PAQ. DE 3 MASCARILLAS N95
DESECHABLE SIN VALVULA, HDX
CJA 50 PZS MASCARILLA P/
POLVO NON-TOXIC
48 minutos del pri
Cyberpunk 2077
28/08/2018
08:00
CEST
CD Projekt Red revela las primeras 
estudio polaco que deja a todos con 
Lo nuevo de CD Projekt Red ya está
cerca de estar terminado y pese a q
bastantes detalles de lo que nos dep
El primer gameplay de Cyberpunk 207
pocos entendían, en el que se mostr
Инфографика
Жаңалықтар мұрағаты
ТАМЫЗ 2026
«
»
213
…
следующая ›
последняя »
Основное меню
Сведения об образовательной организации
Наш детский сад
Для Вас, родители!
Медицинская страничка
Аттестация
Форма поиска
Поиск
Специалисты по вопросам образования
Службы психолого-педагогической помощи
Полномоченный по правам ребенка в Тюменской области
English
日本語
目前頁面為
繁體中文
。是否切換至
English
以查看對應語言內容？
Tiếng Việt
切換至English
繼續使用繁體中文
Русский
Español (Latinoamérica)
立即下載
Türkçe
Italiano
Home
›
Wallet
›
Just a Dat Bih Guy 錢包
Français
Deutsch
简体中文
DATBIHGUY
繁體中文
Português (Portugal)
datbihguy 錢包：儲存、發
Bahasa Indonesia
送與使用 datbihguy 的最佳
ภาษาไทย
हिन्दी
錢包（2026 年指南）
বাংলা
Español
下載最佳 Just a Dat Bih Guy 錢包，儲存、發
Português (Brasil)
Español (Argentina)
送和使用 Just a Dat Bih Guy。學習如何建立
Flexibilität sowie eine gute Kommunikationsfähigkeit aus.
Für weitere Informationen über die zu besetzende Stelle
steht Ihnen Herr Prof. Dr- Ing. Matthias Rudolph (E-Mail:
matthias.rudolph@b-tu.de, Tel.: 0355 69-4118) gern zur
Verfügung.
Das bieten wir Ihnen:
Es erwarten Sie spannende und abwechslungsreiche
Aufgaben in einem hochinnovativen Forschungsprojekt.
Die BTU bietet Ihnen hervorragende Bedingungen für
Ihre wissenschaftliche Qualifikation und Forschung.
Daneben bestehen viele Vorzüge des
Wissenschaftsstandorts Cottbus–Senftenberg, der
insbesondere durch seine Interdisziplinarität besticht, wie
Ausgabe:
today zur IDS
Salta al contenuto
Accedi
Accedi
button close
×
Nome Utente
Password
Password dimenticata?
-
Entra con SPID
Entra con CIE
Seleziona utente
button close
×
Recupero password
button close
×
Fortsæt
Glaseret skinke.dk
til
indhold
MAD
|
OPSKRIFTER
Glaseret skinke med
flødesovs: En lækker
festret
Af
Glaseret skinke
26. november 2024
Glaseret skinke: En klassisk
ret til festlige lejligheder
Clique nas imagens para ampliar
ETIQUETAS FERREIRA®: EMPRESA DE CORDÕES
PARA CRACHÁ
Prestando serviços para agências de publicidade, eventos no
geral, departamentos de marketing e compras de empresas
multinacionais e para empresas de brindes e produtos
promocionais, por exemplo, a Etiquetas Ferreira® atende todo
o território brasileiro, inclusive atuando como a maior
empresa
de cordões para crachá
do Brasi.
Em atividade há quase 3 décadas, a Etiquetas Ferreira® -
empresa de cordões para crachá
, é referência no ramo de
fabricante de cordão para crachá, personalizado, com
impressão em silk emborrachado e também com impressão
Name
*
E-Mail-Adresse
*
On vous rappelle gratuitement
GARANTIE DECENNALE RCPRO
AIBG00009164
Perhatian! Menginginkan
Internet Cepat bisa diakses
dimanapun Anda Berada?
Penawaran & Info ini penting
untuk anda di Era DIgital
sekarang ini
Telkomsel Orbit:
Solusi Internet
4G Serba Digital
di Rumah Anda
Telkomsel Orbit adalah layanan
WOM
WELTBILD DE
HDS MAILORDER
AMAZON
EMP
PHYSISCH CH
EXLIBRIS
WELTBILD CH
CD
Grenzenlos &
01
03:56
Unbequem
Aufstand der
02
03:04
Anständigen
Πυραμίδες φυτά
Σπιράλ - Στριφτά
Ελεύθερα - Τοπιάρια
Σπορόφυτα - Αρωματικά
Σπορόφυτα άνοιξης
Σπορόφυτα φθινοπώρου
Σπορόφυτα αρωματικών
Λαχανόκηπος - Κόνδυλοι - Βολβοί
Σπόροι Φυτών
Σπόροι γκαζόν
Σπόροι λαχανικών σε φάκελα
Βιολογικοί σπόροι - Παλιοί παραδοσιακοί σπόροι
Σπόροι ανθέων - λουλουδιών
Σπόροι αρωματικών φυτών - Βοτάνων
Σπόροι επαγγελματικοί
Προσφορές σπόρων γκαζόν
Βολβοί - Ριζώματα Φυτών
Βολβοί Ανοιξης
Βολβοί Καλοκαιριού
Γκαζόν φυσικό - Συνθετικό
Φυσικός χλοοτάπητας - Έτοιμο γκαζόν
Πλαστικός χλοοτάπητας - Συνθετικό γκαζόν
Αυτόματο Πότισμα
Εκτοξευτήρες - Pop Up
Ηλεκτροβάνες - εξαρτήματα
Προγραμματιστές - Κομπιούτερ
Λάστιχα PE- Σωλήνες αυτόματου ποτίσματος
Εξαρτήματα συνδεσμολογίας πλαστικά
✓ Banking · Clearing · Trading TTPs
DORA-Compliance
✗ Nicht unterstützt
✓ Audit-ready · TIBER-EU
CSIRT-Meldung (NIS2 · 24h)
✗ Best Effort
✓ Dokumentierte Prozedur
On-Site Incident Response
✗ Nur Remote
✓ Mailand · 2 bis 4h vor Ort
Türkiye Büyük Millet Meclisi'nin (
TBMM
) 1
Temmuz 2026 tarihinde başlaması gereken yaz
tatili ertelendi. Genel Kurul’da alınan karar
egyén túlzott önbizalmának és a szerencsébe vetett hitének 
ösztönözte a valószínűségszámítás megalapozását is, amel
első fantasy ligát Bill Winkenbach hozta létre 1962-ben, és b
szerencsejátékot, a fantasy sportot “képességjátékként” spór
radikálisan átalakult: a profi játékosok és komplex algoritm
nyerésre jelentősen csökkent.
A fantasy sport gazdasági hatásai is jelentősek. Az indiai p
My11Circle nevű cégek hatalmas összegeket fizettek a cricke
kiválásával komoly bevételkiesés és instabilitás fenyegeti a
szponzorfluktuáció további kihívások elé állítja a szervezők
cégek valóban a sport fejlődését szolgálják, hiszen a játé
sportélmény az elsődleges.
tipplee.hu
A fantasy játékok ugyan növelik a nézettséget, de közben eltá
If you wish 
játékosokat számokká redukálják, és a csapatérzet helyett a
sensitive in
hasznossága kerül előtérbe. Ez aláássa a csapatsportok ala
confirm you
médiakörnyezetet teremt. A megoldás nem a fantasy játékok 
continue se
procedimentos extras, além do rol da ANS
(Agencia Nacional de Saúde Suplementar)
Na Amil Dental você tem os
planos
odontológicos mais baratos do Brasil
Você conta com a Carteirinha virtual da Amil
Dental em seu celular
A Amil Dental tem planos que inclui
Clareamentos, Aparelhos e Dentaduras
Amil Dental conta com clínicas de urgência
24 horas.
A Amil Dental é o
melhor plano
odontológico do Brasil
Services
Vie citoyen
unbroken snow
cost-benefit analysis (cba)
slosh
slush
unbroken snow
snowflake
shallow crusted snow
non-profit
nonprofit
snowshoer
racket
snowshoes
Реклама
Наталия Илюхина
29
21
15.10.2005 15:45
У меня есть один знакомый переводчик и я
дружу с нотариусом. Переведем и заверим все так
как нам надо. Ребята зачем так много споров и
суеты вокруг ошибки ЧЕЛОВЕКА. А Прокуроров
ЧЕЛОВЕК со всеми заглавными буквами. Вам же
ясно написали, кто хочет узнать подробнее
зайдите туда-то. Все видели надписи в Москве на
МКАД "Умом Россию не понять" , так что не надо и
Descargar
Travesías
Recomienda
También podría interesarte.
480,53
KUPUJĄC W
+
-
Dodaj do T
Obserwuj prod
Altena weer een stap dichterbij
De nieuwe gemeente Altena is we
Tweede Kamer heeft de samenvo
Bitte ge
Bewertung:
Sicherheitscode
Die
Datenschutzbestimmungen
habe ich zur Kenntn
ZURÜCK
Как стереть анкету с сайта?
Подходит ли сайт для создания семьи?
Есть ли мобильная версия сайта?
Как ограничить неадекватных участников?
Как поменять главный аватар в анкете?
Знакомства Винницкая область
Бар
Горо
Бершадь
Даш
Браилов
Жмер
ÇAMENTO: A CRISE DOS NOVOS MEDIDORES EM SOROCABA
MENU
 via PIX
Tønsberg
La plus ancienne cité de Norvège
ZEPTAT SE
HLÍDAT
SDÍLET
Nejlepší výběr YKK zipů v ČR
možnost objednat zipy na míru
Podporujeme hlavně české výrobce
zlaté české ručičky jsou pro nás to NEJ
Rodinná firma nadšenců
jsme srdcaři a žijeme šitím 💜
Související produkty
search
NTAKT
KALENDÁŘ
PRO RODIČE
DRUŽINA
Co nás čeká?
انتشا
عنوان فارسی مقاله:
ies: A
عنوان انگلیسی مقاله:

Work item
With the line holding "Σπόροι αρωματικών φυτών - Βοτάνων" as the first and the line holding "On-Site Incident Response" as the last, please transcribe exactly the lines of the material above in that range and nothing else.

Solution
Σπόροι αρωματικών φυτών - Βοτάνων
Σπόροι επαγγελματικοί
Προσφορές σπόρων γκαζόν
Βολβοί - Ριζώματα Φυτών
Βολβοί Ανοιξης
Βολβοί Καλοκαιριού
Γκαζόν φυσικό - Συνθετικό
Φυσικός χλοοτάπητας - Έτοιμο γκαζόν
Πλαστικός χλοοτάπητας - Συνθετικό γκαζόν
Αυτόματο Πότισμα
Εκτοξευτήρες - Pop Up
Ηλεκτροβάνες - εξαρτήματα
Προγραμματιστές - Κομπιούτερ
Λάστιχα PE- Σωλήνες αυτόματου ποτίσματος
Εξαρτήματα συνδεσμολογίας πλαστικά
✓ Banking · Clearing · Trading TTPs
DORA-Compliance
✗ Nicht unterstützt
✓ Audit-ready · TIBER-EU
CSIRT-Meldung (NIS2 · 24h)
✗ Best Effort
✓ Dokumentierte Prozedur
On-Site Incident Response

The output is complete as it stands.